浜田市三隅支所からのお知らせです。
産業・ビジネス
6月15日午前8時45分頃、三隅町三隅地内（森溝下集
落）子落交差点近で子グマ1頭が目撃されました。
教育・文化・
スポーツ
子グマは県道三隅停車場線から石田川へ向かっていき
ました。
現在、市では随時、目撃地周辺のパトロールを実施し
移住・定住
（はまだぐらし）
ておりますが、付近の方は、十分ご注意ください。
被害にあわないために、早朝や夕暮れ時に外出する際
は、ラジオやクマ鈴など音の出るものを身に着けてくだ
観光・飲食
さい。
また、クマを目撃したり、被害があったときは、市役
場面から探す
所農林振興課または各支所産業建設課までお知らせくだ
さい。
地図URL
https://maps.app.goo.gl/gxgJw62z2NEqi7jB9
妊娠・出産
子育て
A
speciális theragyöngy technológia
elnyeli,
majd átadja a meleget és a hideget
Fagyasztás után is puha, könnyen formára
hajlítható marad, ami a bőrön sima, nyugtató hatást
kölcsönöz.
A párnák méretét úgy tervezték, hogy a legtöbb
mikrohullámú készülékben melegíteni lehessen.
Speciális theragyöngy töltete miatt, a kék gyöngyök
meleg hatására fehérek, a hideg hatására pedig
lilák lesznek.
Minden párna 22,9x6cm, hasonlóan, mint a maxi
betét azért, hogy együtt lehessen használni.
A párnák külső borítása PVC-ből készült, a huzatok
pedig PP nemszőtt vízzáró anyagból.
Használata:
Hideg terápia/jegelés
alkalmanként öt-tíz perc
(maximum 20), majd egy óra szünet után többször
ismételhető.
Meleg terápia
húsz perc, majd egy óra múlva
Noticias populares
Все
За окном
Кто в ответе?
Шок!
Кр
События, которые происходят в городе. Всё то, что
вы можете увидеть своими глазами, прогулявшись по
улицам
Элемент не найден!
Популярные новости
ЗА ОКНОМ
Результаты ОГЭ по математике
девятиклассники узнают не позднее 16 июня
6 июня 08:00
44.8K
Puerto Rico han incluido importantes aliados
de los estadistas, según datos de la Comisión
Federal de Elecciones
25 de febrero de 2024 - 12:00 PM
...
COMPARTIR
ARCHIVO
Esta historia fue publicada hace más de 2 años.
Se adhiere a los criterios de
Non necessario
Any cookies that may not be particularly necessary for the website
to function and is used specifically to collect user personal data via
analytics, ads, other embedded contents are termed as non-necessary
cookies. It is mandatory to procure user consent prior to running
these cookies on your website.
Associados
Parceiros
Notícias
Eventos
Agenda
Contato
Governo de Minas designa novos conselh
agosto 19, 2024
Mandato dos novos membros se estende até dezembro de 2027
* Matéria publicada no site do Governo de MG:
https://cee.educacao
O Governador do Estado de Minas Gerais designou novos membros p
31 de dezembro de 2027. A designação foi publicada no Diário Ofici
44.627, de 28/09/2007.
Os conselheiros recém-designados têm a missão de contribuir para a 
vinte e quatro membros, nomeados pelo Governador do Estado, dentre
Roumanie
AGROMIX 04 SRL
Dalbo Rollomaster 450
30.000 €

_____

**WHAT IS BEING ASKED**
Print exactly the lines above, between the one holding "hajlítható marad, ami" and the one holding "Hideg terápia/jegelés", inclusive, and nothing besides.

**WRITTEN SOLUTION**
hajlítható marad, ami a bőrön sima, nyugtató hatást
kölcsönöz.
A párnák méretét úgy tervezték, hogy a legtöbb
mikrohullámú készülékben melegíteni lehessen.
Speciális theragyöngy töltete miatt, a kék gyöngyök
meleg hatására fehérek, a hideg hatására pedig
lilák lesznek.
Minden párna 22,9x6cm, hasonlóan, mint a maxi
betét azért, hogy együtt lehessen használni.
A párnák külső borítása PVC-ből készült, a huzatok
pedig PP nemszőtt vízzáró anyagból.
Használata:
Hideg terápia/jegelés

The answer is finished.